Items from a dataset
═══

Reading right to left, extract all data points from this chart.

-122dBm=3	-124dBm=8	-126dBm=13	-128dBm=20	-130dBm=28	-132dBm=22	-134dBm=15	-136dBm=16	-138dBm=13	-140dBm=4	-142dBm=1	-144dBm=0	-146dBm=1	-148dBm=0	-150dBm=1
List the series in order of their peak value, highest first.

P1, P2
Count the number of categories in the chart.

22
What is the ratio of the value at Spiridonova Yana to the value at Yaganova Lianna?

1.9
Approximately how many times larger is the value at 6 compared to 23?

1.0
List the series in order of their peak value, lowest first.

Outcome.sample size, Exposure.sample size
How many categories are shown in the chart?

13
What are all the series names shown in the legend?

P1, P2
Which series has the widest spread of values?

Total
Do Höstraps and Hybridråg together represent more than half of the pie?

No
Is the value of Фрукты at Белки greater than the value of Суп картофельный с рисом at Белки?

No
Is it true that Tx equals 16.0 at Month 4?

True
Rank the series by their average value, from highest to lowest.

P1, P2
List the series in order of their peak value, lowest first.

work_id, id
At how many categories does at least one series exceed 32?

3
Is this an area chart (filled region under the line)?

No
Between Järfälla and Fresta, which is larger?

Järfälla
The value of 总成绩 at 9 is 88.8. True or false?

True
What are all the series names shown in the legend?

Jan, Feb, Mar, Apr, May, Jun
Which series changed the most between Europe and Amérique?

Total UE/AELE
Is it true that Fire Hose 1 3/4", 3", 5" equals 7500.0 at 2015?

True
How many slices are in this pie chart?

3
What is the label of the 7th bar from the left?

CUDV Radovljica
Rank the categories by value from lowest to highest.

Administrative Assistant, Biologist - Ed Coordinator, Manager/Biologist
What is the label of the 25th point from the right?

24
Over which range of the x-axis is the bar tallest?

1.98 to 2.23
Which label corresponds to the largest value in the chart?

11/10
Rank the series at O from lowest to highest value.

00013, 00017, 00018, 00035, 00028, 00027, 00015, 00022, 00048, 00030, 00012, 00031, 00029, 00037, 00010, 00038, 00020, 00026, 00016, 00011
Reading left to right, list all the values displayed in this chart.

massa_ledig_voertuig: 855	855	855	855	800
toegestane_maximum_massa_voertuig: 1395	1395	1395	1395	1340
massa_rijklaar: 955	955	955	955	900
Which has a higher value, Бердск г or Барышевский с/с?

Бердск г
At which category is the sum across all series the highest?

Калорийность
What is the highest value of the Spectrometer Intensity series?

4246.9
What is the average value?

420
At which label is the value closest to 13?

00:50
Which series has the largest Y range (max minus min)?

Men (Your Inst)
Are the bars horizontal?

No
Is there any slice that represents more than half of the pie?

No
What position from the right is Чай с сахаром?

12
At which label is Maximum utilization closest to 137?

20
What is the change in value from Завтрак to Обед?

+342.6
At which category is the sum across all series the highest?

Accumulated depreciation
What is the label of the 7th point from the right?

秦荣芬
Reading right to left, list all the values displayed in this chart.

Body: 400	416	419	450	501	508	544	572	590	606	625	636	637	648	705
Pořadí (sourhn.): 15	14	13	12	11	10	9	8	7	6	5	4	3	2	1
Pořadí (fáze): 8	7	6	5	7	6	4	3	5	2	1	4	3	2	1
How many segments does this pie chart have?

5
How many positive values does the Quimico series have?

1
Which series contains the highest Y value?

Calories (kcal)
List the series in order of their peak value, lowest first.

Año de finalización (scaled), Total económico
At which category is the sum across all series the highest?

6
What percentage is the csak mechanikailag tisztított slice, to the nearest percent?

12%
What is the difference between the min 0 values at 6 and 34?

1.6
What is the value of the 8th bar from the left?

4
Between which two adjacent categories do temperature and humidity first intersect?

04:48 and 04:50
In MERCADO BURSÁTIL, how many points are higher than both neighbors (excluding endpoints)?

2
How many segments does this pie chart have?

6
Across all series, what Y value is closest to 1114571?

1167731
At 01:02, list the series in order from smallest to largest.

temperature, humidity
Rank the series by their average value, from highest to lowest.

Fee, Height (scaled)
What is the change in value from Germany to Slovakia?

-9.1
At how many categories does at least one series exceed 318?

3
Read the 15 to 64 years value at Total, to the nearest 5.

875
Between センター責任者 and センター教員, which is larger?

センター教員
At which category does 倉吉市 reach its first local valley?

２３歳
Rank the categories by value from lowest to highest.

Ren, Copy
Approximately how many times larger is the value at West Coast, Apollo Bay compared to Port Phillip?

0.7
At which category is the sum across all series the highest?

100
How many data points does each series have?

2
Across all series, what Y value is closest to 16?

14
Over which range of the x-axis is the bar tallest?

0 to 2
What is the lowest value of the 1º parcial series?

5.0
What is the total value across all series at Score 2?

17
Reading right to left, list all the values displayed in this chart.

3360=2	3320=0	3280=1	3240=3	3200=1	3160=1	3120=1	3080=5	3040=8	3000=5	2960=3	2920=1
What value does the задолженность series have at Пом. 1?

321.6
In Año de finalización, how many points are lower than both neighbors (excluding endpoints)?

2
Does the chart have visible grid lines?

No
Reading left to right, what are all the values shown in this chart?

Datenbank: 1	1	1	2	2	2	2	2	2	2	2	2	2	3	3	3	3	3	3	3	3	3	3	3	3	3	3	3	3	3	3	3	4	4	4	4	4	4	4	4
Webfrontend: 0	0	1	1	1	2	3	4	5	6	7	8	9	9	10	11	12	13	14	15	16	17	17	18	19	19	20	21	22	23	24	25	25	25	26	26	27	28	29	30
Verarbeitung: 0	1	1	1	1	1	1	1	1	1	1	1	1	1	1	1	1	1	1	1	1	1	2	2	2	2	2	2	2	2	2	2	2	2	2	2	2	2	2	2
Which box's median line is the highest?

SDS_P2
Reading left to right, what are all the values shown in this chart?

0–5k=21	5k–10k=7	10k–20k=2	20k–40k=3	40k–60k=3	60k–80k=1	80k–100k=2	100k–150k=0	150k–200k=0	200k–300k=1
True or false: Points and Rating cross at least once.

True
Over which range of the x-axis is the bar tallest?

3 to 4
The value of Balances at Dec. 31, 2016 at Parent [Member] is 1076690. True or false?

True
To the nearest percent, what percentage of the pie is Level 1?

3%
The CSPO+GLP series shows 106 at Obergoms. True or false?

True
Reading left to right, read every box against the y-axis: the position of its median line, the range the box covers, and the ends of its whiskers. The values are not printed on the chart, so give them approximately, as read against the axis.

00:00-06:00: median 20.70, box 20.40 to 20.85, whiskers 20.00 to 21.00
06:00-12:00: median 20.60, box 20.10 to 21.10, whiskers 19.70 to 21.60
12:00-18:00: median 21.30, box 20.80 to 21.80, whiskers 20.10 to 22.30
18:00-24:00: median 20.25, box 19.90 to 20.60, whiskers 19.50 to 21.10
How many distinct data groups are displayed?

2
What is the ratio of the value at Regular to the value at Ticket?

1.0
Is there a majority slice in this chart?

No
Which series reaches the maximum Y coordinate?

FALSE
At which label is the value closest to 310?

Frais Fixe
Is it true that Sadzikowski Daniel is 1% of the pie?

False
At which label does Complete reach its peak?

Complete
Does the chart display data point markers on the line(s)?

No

═══

Please write out the data again from the line with "Jan, Feb, Mar, Apr, May, Jun" up to and including the line with "How many slices are in this pie chart?", switching "series" to "group" and leaving everything else unchanged.

• RESULT FOR THIS TASK
Jan, Feb, Mar, Apr, May, Jun
Which group changed the most between Europe and Amérique?

Total UE/AELE
Is it true that Fire Hose 1 3/4", 3", 5" equals 7500.0 at 2015?

True
How many slices are in this pie chart?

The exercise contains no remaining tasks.